It can be something you read on a crisp packet, a conversation in the street you overhear. Sometimes you start with a character, sometimes a line of dialogue, sometimes a concept or a place or an event. They all start differently. There is no right way to start them off.
Writing a scene is really about throwing a series of questions at yourself.
Keep firing these type of questions at yourself until it feels like you were there.
If anyone asks you a question that you did not consider, you should still be able to answer it convincingly very quickly as you have made this scene so real to yourself that you know it backwards.
This is similar to the character psychoses and the location themes but covers recurring plot themes that are not character or place dependent.
These are metaphorical themes that run throughout your novel and add another artistic layer to your text.
At the beginning of the novel, when you are staring at the blank white pages in front of you, you need to trawl your imagination as you are building everything from scratch.
As you progress through various drafts of your novel, it will start to make natural links you hadn't even spotted. Don't try and make it too complex to begin with, but build it up in layers.
Writing fiction is really not much different from travel writing. In travel writing you go off to a place and spend X number of months/years there and take notes on what you see and who you meet and then distil all this into a book.
In fiction writing you do exactly the same. The only difference is that the places and people don't exist. You create an entire world in your head and spend X number of months there and then you write about it.
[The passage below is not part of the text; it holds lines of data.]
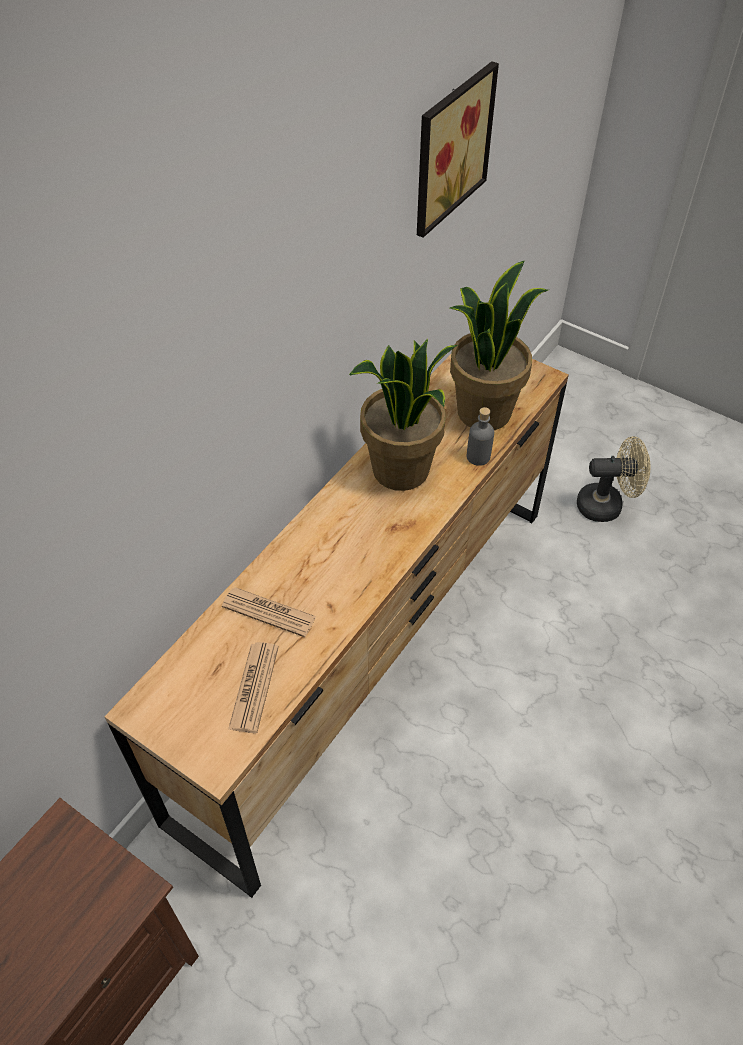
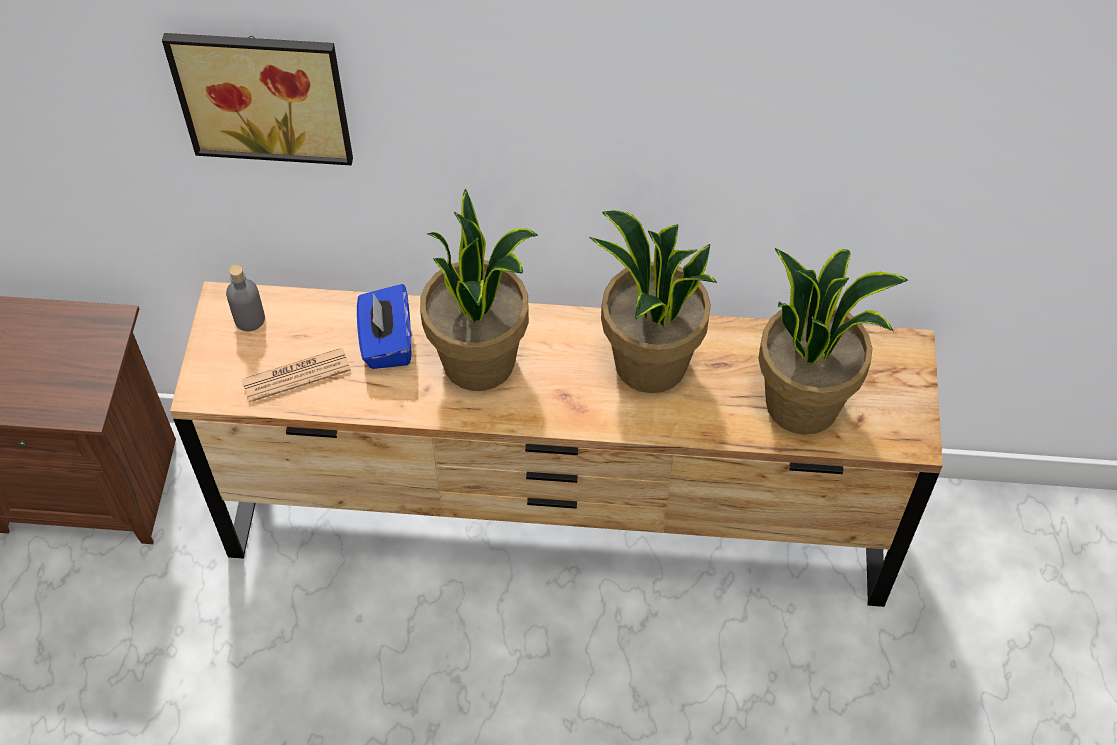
camera: 60 degrees right, 5 degrees up
newspaper [222,587,316,637] -> blue tissue box [357,284,412,369]
picture [417,61,499,238] -> picture moved to [162,33,353,165]
grey bottle [467,407,494,466] -> grey bottle moved to [226,265,265,331]
beige fan [577,436,650,522] -> none
none -> potted plant [420,188,538,391]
Always base scenes, people, events on real life. But not by a one-to-one relationship. If you base a wedding on a real wedding you have been to then you can only write as many wedding scenes as actual weddings you have attended.
Many people criticise long novels and use the classic phrase, "It took a while to get going and was a bit slow, but once it did, it was excellent."
Usually the reason it became excellent was due to all the build up.
If you introduce a character in chapter one and then kill them off in chapter three, many of the readers won't care too much.
One of the most mysterious things to try and pin down and study within the plot of any novel is the twist.
That moment in a book where a revelation hits us and, although it is a shocking surprise, we suddenly see that this point in time has been building throughout the plot. Suddenly we see that the build up that was leading us down one avenue was an optical illusion.